Helium shutoff coincides with new-cycle magnetic emergence
What We See
The top panel shows solar wind helium abundance at different wind speeds for 1995-2021, covering Cycles 23 and 24. Ten colored lines track helium abundance at different wind speeds; a dashed black curve shows sunspot number. Vertical cyan and magenta lines mark solar minima and helium shutoffs. The bottom panel shows a filled contour map of EUV brightpoint density versus solar latitude and time. Green, orange, and white contours sweep from mid-latitudes toward the equator over each cycle, forming the classic butterfly pattern. A dotted yellow-black line traces the 0.8 density threshold. Semitransparent blue lines mark latitudes of plus and minus 25 degrees. A gray band and colored bars indicate Parker Solar Probe encounters and Solar Orbiter's launch.
The Finding
Helium shutoff occurs at approximately the same time that new-cycle brightpoints emerge at mid-latitudes, particularly in the hemisphere that leads the new cycle. For Cycle 24, brightpoints appeared first in the northern hemisphere; for Cycle 25, the southern hemisphere led. This temporal coincidence connects an in-situ solar wind measurement (helium composition near Earth) with a remote observation of the Sun's surface (EUV brightpoints), suggesting both respond to the same underlying event.
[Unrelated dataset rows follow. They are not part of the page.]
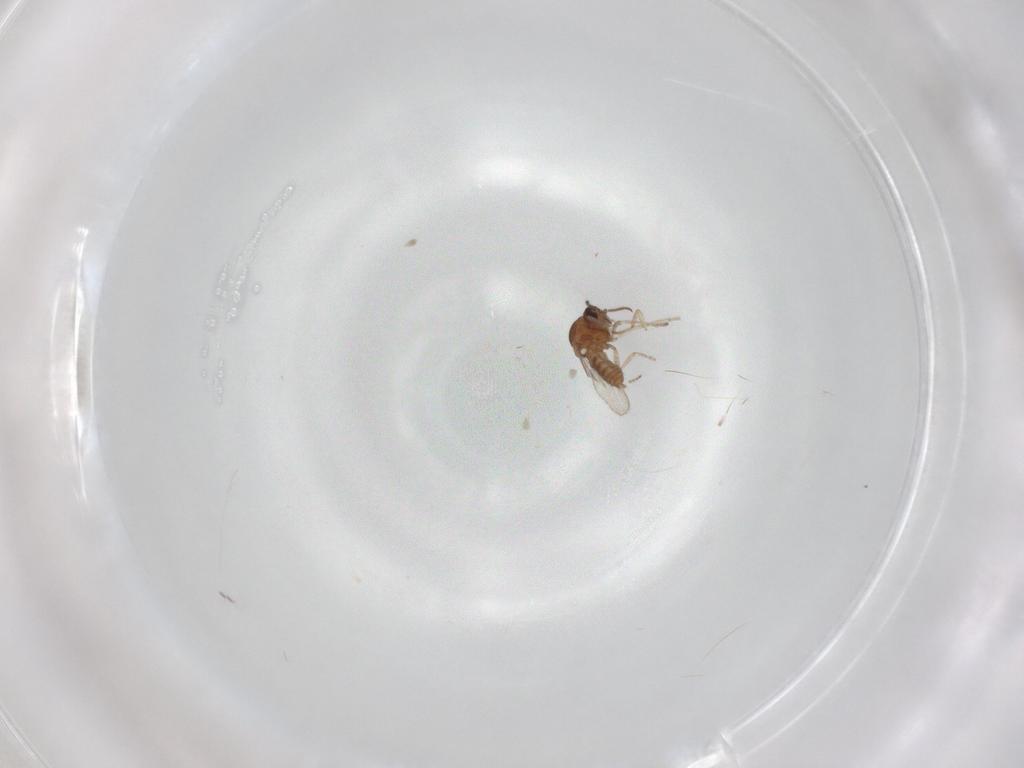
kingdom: Animalia
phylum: Arthropoda
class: Insecta
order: Diptera
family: Ceratopogonidae
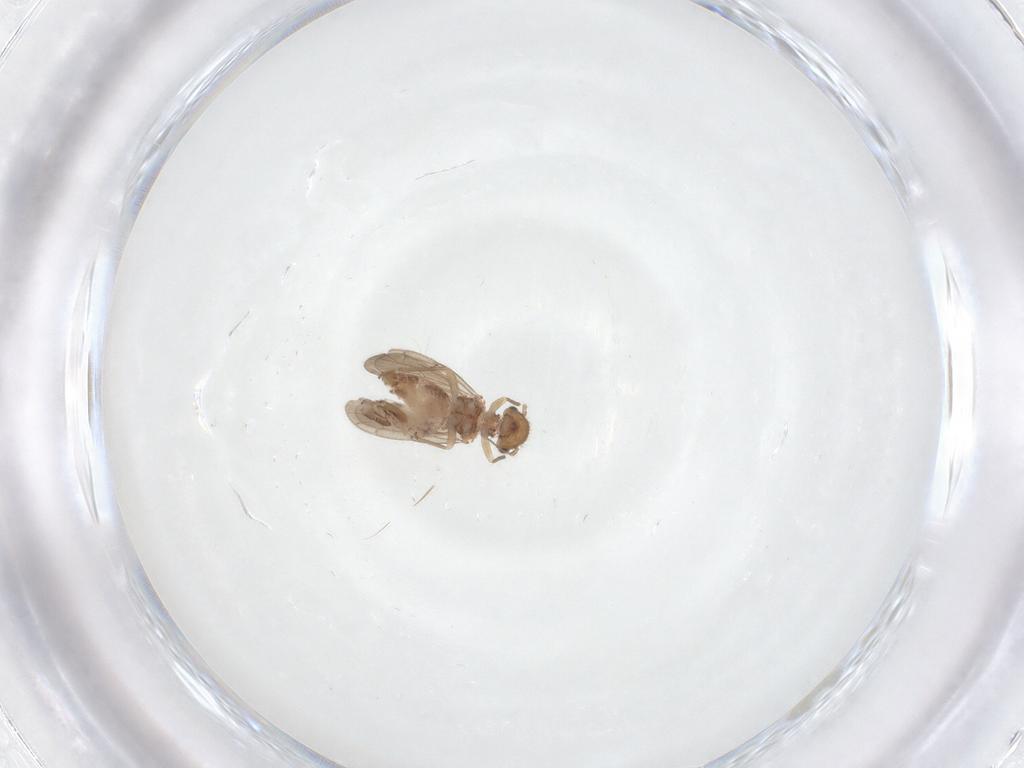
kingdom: Animalia
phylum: Arthropoda
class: Insecta
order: Psocodea
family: Ectopsocidae
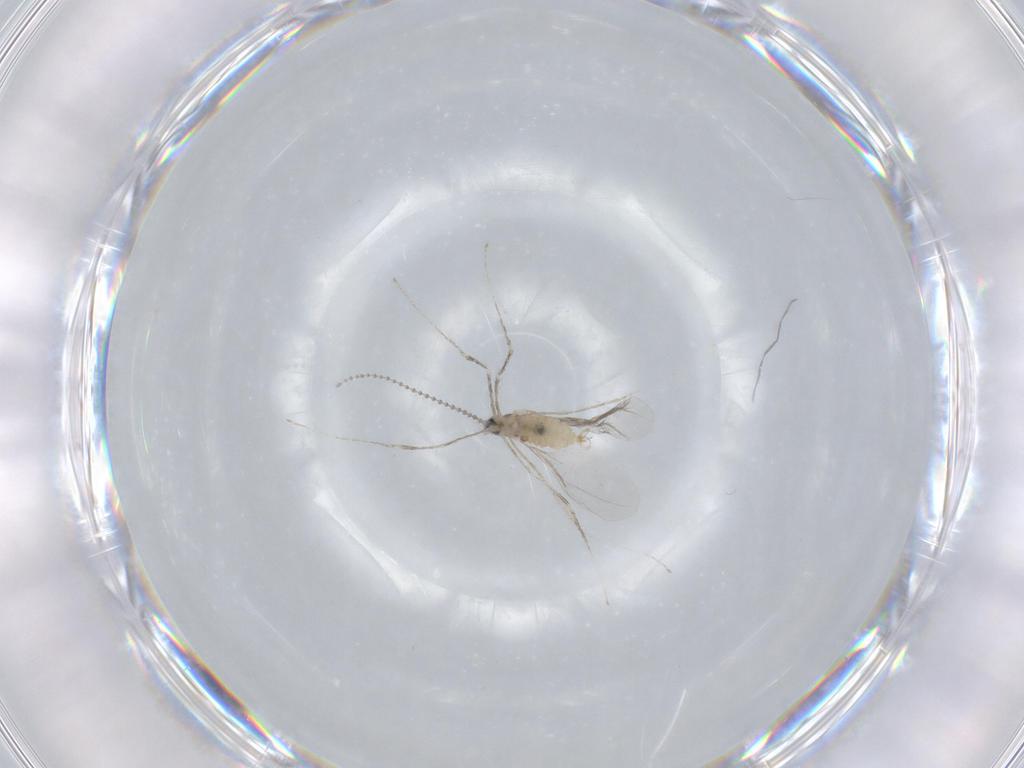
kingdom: Animalia
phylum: Arthropoda
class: Insecta
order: Diptera
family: Cecidomyiidae
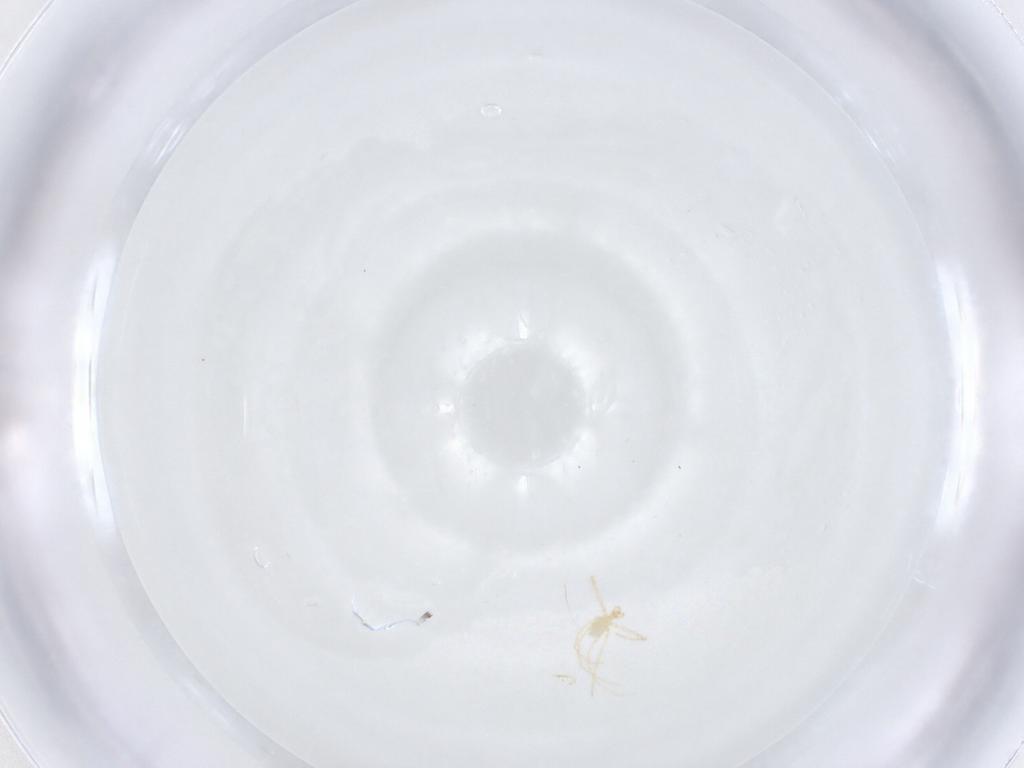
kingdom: Animalia
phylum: Arthropoda
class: Arachnida
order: Trombidiformes
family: Erythraeidae
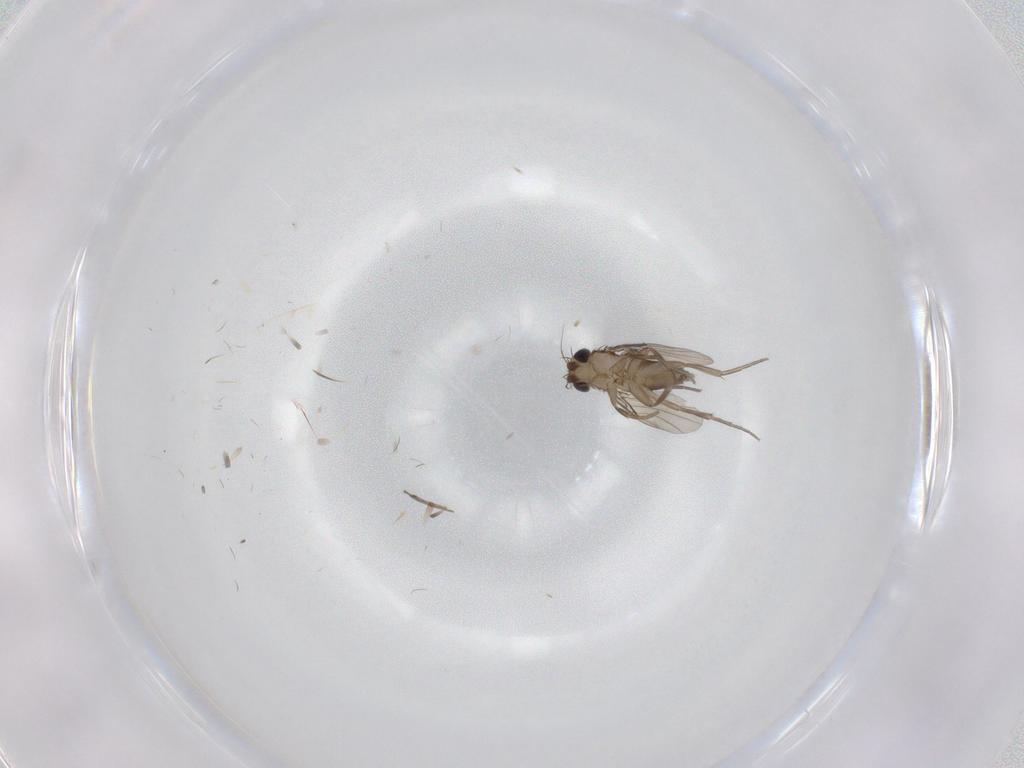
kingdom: Animalia
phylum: Arthropoda
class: Insecta
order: Diptera
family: Phoridae
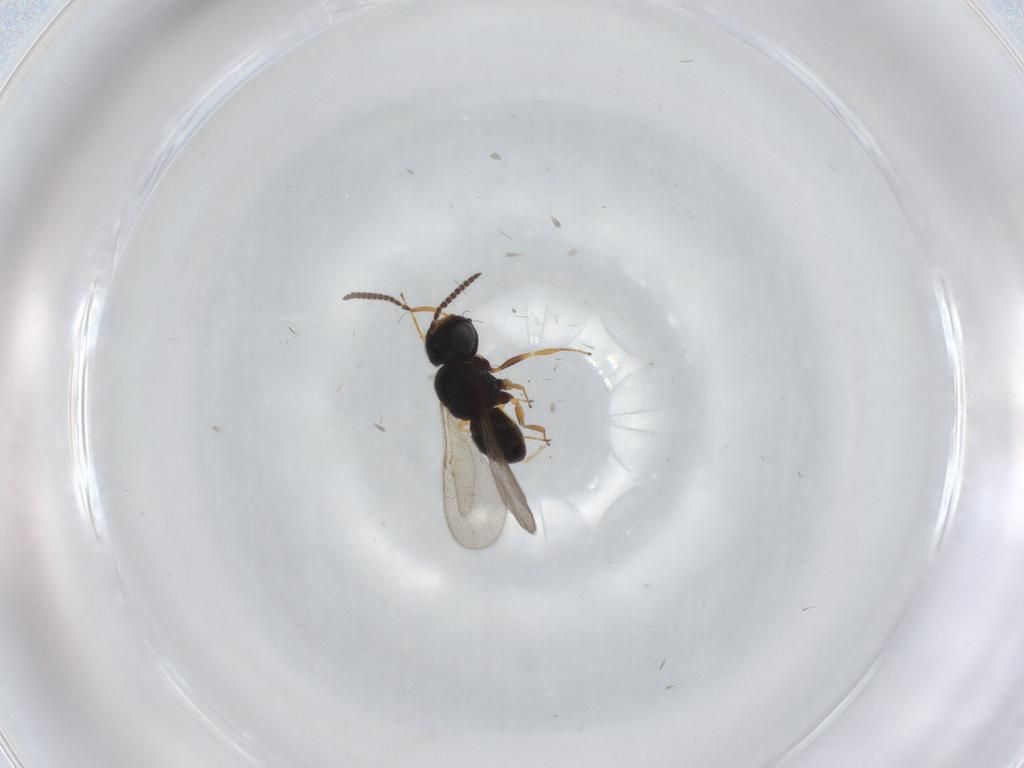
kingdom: Animalia
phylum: Arthropoda
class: Insecta
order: Hymenoptera
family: Scelionidae
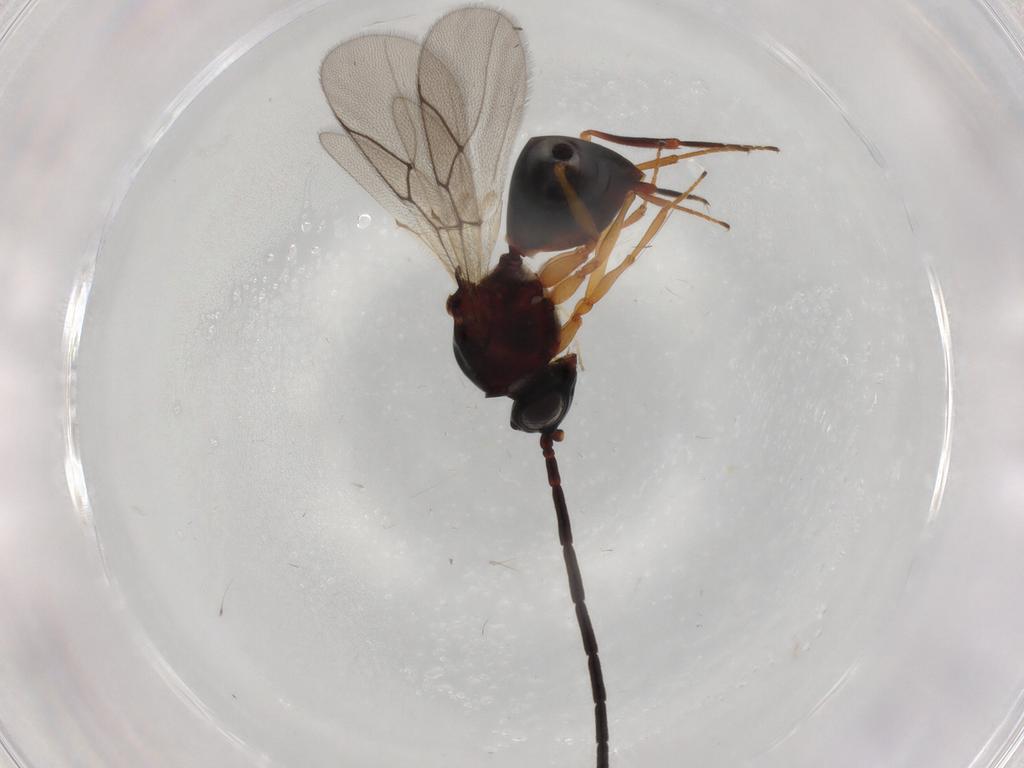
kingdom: Animalia
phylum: Arthropoda
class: Insecta
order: Hymenoptera
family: Figitidae
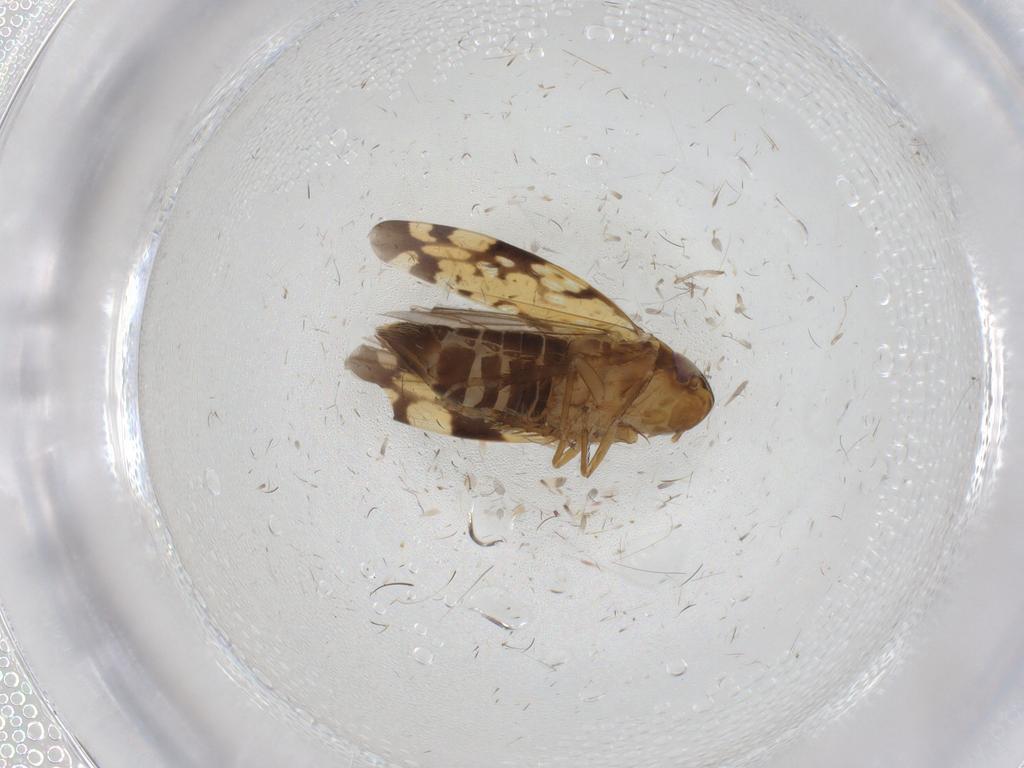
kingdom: Animalia
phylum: Arthropoda
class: Insecta
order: Hemiptera
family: Cicadellidae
That event is the cancelation of the old cycle's magnetic flux at the equator and the emergence of the new cycle's toroidal magnetic bands.
Why It Matters
This connection between solar wind composition and the Sun's magnetic butterfly pattern provides a physical explanation for why helium signals the new cycle early. It ties a quantity measured near Earth to fundamental processes in the Sun's magnetic dynamo, specifically the death of one extended cycle's equatorial flux bands and the rise of the next. As Parker Solar Probe and Solar Orbiter explore ever closer to the Sun, they can test this connection directly, potentially revealing how deep magnetic restructuring propagates outward to change the solar wind composition we detect at Earth.